Valls-Taubira : policiers et magistrats choisissent leur camp

Le ministre de l'Intérieur a envoyé une lettre à François Hollande pour lui demander de trancher. - -
Le point de non-retour a-t-il été atteint entre Manuel Valls et Christiane Taubira ? Oui, à en croire les révélations faites mardi par le journal Le Monde. Le quotidien publie le contenu d'une note adressée par Manuel Valls à François Hollande le 25 juillet dernier. Dans ce texte, il est question de la future réforme de la procédure pénale, portée par Christiane Taubira. Le ministre de l'Intérieur s'adresse au chef de l'Etat : « J'attire votre attention sur les désaccords (...) autour du projet de réforme pénale présenté par le ministère de la Justice ». « La quasi-totalité des dispositions de ce texte a fait l'objet de discussions, voire d'oppositions du ministère de l'Intérieur », poursuit-il.
« Une phase normale d'échanges »
Christiane Taubira n'a, en tout cas, pas apprécié que Manuel Valls en appelle au Président, sans même la prévenir. « Je ne peux que m'étonner qu'un tel document ne m'ait pas été communiqué », déclare la Garde des Sceaux dans Le Monde. Pas de commentaires de L'Elysée. Matignon essaie de relativiser, en évoquant « une phase normale d'échanges préalables avant les arbitrages ». Mais au-delà des ministères, syndicats de policiers et magistrats s’opposent aussi sur la marche à suivre.
« Cela se traduirait par une explosion de la délinquance »
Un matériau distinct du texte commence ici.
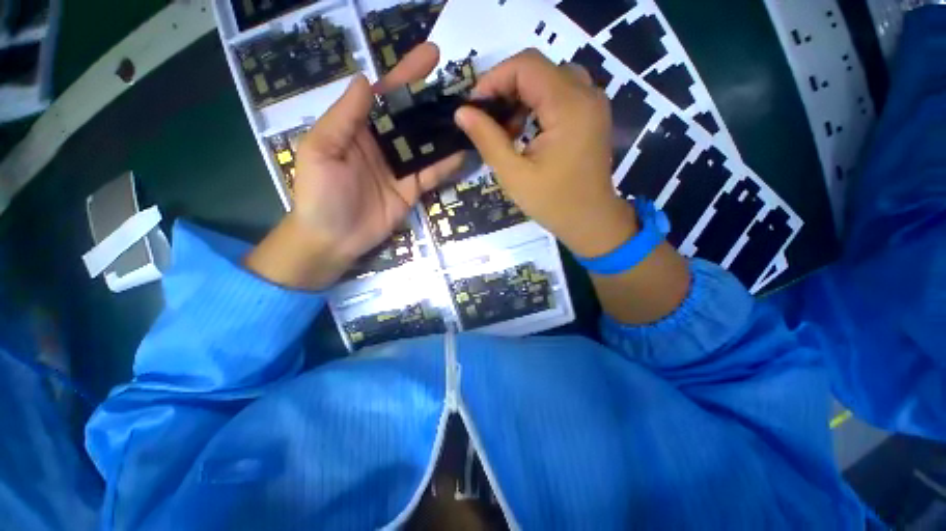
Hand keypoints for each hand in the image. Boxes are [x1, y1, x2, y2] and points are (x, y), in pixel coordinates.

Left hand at [247, 44, 462, 288]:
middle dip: (434, 99)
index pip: (386, 96)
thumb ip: (344, 117)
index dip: (407, 75)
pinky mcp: (412, 190)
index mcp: (358, 128)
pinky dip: (446, 165)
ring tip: (470, 116)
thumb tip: (366, 80)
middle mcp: (382, 144)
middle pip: (412, 117)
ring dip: (446, 131)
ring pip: (426, 145)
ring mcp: (400, 168)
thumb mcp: (321, 150)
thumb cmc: (319, 194)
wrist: (333, 238)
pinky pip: (431, 174)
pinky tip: (463, 152)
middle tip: (462, 86)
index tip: (431, 56)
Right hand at [455, 49, 636, 258]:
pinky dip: (537, 104)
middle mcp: (586, 94)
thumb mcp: (514, 175)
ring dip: (521, 96)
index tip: (475, 107)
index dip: (494, 79)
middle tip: (486, 119)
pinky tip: (525, 130)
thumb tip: (462, 112)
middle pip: (538, 68)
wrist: (590, 221)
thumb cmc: (553, 203)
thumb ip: (487, 139)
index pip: (527, 65)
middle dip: (506, 88)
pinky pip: (561, 93)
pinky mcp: (591, 114)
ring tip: (505, 128)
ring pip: (549, 78)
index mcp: (569, 106)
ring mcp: (593, 103)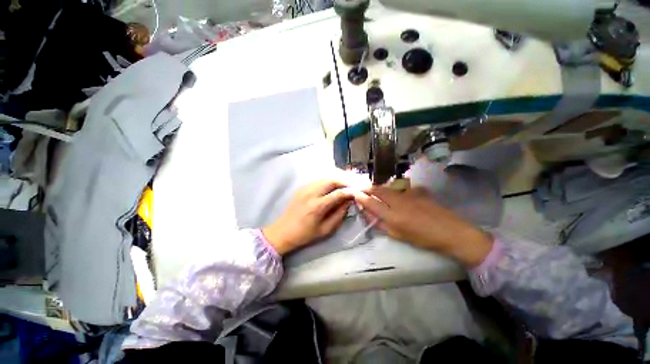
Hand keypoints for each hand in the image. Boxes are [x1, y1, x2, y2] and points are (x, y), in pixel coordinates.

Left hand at [263, 180, 353, 254]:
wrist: (283, 232)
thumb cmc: (305, 234)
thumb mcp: (325, 229)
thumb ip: (339, 215)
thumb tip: (348, 202)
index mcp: (317, 206)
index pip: (338, 193)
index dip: (350, 192)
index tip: (357, 193)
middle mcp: (311, 193)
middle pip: (331, 181)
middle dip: (344, 182)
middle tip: (351, 187)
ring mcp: (304, 189)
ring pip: (324, 178)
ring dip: (336, 180)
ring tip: (343, 186)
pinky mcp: (301, 188)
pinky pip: (317, 181)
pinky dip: (327, 182)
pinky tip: (331, 188)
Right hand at [354, 187, 492, 267]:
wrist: (451, 232)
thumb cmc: (423, 238)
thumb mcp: (398, 235)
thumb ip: (381, 224)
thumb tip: (368, 214)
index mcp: (392, 216)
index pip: (371, 202)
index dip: (361, 197)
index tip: (354, 194)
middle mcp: (398, 201)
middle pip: (378, 190)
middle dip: (368, 188)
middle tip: (362, 189)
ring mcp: (409, 194)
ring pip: (388, 187)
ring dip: (379, 188)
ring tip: (375, 190)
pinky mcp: (418, 190)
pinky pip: (401, 187)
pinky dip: (394, 189)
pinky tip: (396, 193)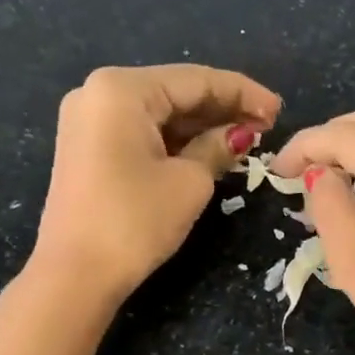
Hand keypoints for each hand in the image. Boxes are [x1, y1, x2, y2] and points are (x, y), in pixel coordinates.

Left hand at [33, 64, 280, 296]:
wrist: (75, 274)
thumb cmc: (135, 221)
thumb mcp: (189, 182)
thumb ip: (217, 148)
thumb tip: (240, 134)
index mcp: (122, 89)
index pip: (196, 80)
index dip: (243, 93)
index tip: (279, 110)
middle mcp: (99, 93)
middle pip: (175, 92)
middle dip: (223, 108)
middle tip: (267, 125)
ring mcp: (89, 121)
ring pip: (160, 114)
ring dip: (202, 126)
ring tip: (246, 138)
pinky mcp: (89, 149)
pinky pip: (142, 133)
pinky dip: (177, 141)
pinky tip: (209, 149)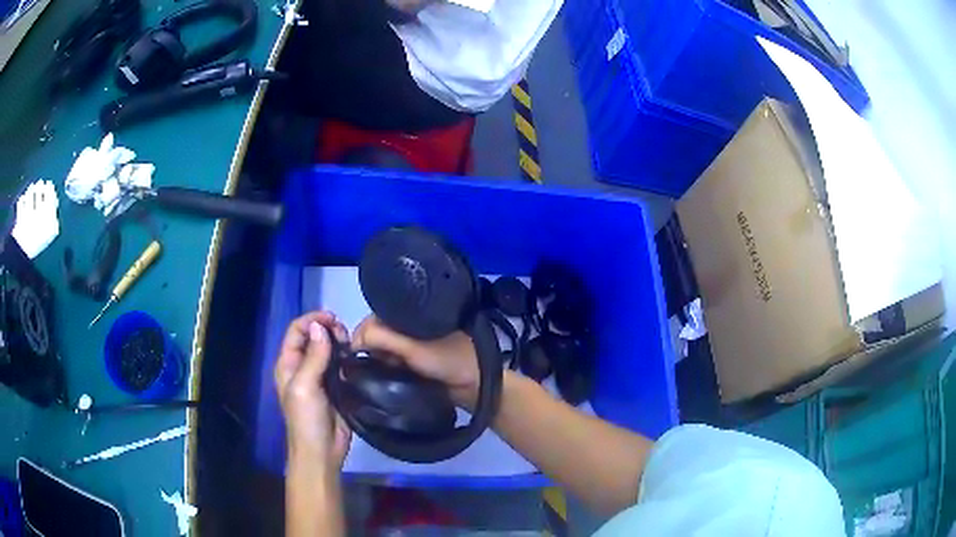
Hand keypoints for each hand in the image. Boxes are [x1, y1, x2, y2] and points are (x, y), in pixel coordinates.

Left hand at [274, 312, 351, 468]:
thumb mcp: (305, 386)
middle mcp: (302, 367)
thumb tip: (319, 325)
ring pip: (327, 349)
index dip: (312, 320)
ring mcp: (319, 377)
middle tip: (345, 333)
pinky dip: (346, 356)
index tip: (333, 318)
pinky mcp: (335, 387)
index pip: (297, 331)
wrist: (321, 451)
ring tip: (351, 342)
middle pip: (312, 337)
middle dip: (327, 329)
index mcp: (288, 364)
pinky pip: (339, 365)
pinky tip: (356, 356)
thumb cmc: (306, 419)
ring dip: (338, 342)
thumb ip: (313, 356)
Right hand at [352, 315, 479, 409]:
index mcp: (406, 313)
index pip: (371, 319)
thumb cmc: (446, 360)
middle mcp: (404, 325)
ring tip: (384, 372)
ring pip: (379, 350)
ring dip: (378, 362)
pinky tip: (388, 376)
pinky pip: (388, 362)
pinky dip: (385, 369)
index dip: (362, 336)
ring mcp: (407, 344)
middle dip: (370, 350)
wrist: (473, 386)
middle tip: (378, 366)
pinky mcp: (410, 361)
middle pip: (373, 335)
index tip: (360, 356)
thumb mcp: (411, 347)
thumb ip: (381, 338)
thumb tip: (353, 340)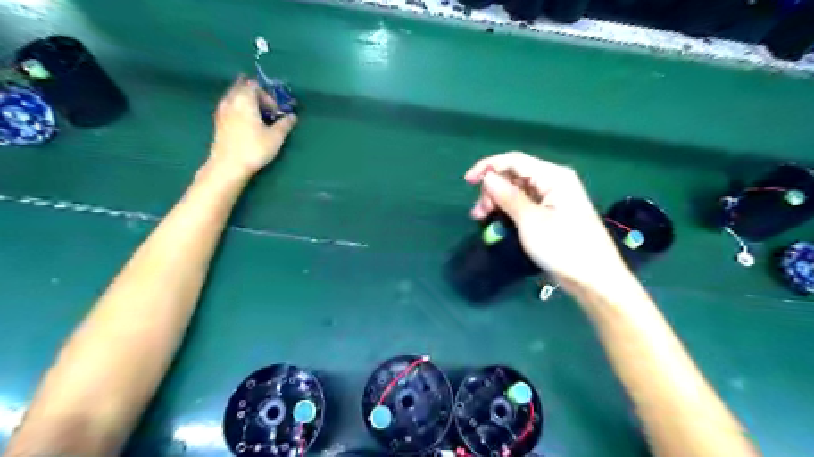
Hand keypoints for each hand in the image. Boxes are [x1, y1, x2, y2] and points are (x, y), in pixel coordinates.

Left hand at [209, 76, 296, 176]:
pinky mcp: (218, 122)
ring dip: (248, 103)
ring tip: (259, 119)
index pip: (255, 85)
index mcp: (244, 99)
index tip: (276, 111)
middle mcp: (230, 100)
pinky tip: (248, 125)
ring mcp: (221, 110)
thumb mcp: (276, 137)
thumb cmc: (254, 148)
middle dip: (257, 96)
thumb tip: (292, 116)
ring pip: (235, 97)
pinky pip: (230, 107)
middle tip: (268, 112)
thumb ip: (285, 124)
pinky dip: (240, 110)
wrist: (228, 166)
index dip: (268, 96)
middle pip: (243, 87)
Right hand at [465, 151, 628, 290]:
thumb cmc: (563, 247)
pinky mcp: (551, 213)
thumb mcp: (531, 221)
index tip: (467, 181)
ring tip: (483, 219)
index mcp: (553, 176)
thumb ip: (508, 196)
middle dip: (492, 189)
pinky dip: (508, 210)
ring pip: (517, 190)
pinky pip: (524, 203)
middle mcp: (553, 181)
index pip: (514, 160)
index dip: (488, 166)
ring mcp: (553, 198)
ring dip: (497, 201)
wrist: (594, 279)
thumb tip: (487, 177)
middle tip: (479, 212)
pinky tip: (497, 221)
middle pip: (514, 175)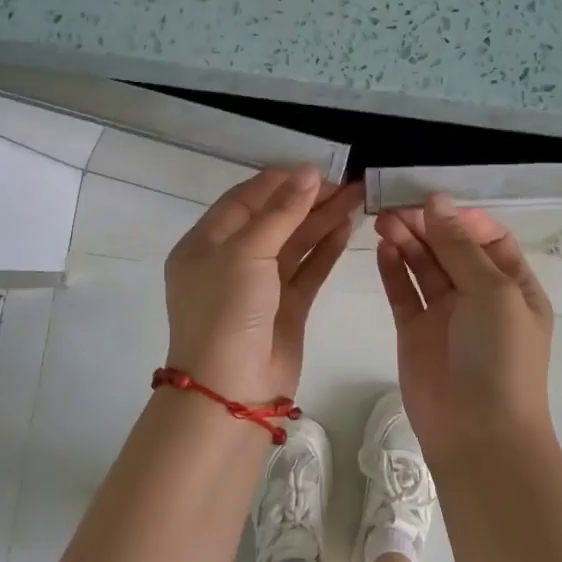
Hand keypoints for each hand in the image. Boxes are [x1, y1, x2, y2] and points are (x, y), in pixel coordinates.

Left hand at [163, 166, 361, 404]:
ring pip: (294, 243)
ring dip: (322, 221)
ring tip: (356, 200)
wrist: (231, 391)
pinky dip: (326, 250)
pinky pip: (307, 270)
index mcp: (206, 242)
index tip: (319, 170)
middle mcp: (231, 260)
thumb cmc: (227, 312)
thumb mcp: (247, 253)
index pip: (246, 198)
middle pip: (273, 219)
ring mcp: (259, 286)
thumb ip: (281, 212)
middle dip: (308, 200)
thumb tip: (309, 172)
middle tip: (348, 185)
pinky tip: (347, 230)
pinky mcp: (285, 308)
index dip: (281, 182)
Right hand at [375, 194, 553, 464]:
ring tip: (383, 222)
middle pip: (450, 248)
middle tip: (395, 209)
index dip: (461, 219)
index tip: (431, 203)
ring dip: (406, 242)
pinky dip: (393, 270)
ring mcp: (446, 314)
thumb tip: (437, 201)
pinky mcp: (415, 332)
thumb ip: (460, 246)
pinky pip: (403, 292)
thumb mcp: (492, 292)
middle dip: (426, 226)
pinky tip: (382, 249)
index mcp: (513, 286)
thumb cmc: (499, 356)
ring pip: (424, 266)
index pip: (488, 238)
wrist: (478, 433)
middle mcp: (480, 296)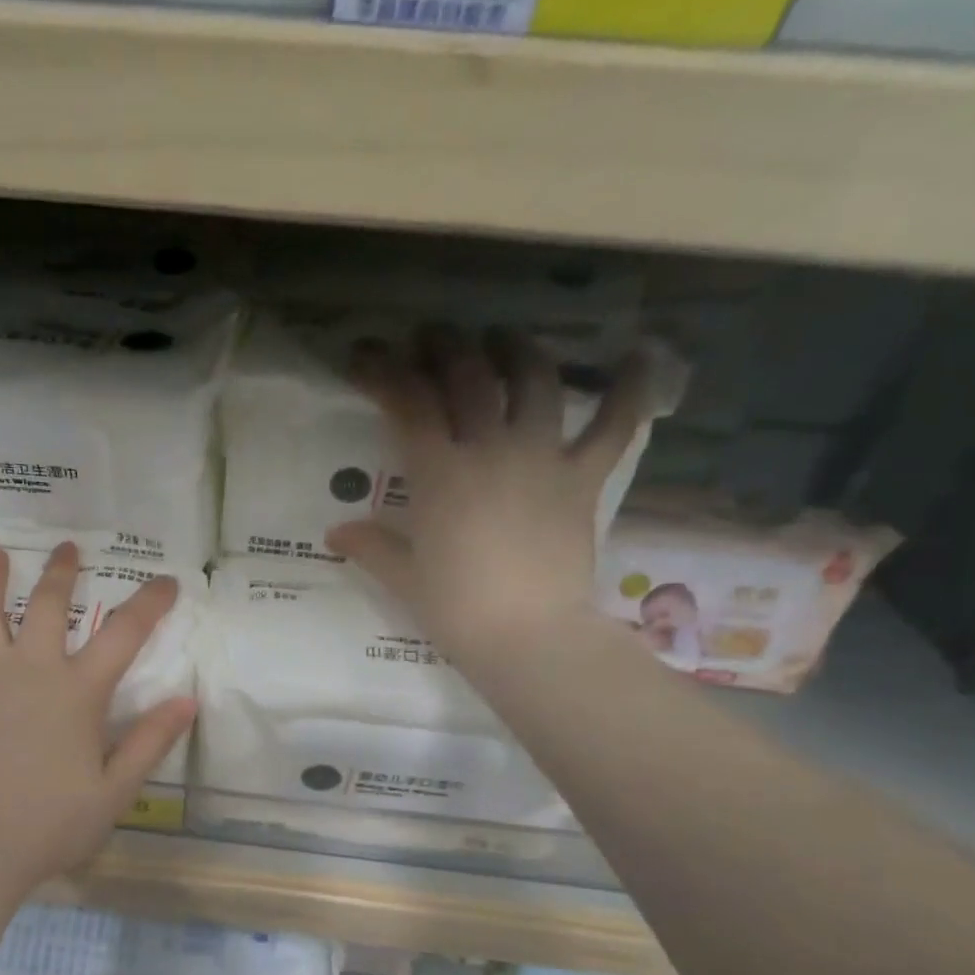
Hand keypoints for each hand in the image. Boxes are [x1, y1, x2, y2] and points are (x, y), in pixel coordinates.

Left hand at [0, 542, 196, 900]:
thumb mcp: (115, 790)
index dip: (150, 603)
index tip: (167, 581)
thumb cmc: (51, 824)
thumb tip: (187, 700)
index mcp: (77, 692)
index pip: (124, 634)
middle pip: (48, 606)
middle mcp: (29, 671)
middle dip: (62, 573)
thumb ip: (150, 741)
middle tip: (68, 546)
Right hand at [325, 328, 651, 671]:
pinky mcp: (583, 478)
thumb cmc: (456, 609)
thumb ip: (370, 546)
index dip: (384, 371)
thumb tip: (336, 532)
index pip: (408, 402)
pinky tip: (637, 356)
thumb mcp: (403, 577)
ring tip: (503, 341)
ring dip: (516, 351)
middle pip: (469, 377)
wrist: (527, 636)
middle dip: (446, 347)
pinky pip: (613, 425)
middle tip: (432, 338)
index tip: (367, 356)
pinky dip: (628, 389)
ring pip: (535, 381)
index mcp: (439, 473)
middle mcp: (490, 449)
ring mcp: (542, 458)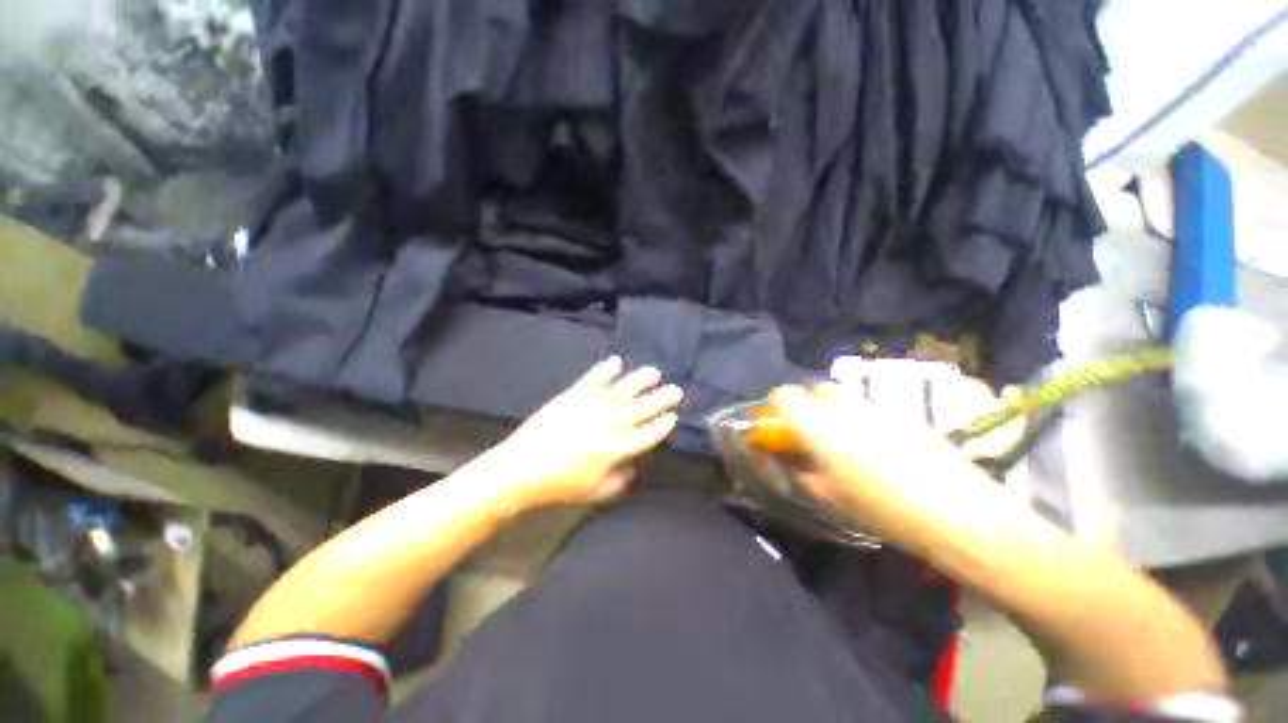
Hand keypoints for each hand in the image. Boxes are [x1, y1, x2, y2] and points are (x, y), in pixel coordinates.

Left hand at [486, 356, 682, 508]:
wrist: (523, 467)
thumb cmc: (560, 484)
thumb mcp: (595, 492)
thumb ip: (619, 481)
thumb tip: (632, 467)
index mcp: (618, 449)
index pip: (648, 434)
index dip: (662, 425)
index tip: (673, 416)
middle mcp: (611, 423)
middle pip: (643, 408)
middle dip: (661, 399)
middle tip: (676, 390)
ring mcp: (593, 406)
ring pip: (624, 389)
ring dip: (641, 380)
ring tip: (654, 372)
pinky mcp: (575, 395)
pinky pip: (595, 378)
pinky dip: (606, 369)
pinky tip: (616, 361)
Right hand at [767, 382, 973, 514]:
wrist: (960, 513)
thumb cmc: (886, 511)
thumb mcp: (832, 498)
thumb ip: (802, 471)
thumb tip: (789, 456)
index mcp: (822, 432)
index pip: (785, 396)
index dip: (777, 404)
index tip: (781, 422)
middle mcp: (846, 411)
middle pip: (816, 388)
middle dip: (808, 403)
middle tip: (813, 430)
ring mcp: (877, 408)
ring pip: (843, 395)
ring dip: (834, 409)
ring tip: (846, 439)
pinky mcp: (903, 412)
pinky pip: (869, 406)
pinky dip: (861, 417)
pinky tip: (878, 445)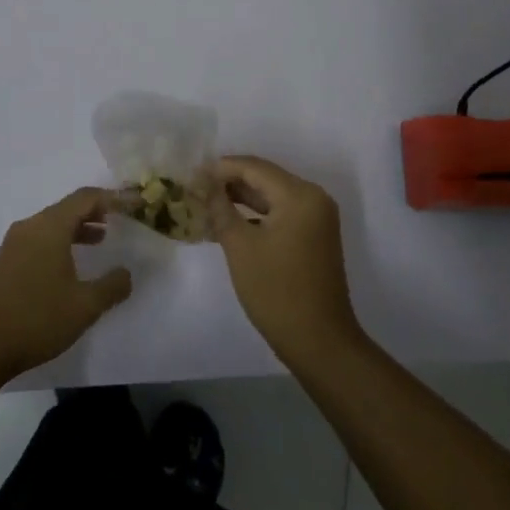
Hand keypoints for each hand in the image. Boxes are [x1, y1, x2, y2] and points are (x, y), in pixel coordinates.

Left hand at [0, 188, 133, 385]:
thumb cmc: (37, 319)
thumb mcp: (84, 306)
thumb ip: (111, 286)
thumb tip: (126, 273)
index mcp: (50, 227)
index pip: (86, 198)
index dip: (114, 198)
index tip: (135, 204)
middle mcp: (31, 226)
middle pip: (68, 207)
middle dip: (96, 211)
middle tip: (120, 220)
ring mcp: (14, 243)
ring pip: (53, 223)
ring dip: (78, 227)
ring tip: (101, 239)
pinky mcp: (6, 261)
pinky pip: (40, 238)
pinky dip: (61, 241)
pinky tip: (71, 264)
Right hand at [212, 156, 362, 366]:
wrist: (319, 342)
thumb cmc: (277, 291)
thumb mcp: (240, 247)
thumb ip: (220, 209)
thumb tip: (204, 185)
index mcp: (300, 195)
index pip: (254, 168)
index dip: (221, 168)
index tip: (191, 174)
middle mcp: (314, 198)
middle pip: (265, 179)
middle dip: (230, 182)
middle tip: (195, 188)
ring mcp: (317, 218)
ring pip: (272, 197)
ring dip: (241, 199)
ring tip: (206, 203)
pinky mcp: (314, 236)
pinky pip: (280, 214)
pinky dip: (256, 216)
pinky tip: (229, 223)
Patrice Ribeiro, secrétaire général de Synergie-Officiers (second syndicat d'officiers de police) estime pour sa part que « le ministre de l’Intérieur est dans le vrai, la réalité, pas dans la dénégation comme madame Taubira ». Selon lui, « considérer que la prison créé la délinquance et la récidive, c’est prendre la chose à l’envers, c’est considérer qu’on est encore une fois dans la culture de l’excuse et bannir la prison comme pilier et socle de la politique pénale. Si la réforme venait à passer, cela se traduirait sur le terrain par une explosion de la délinquance, notamment en ce qui concerne les multirécidivistes, et ce ne sera plus contrôlable ».
« Arrêter d'avoir la prison comme seule peine possible »
« Il faut arrêter d’avoir la prison comme seule peine possible », lui répond Françoise Martre, présidente du Syndicat de la Magistrature, qui soutient Christiane Taubira. « La réforme a comme ambition de revenir sur les peines automatiques et d’imaginer autre chose, un autre accompagnement pour les condamnés, parce qu’un condamné qui bénéficie d’un suivi a moins de chances de récidiver qu’un condamné qui fait de la prison sèche. C’est pour ça que nous soutenons la réforme pénale voulue par Christiane Taubira, qui doit absolument voir le jour ».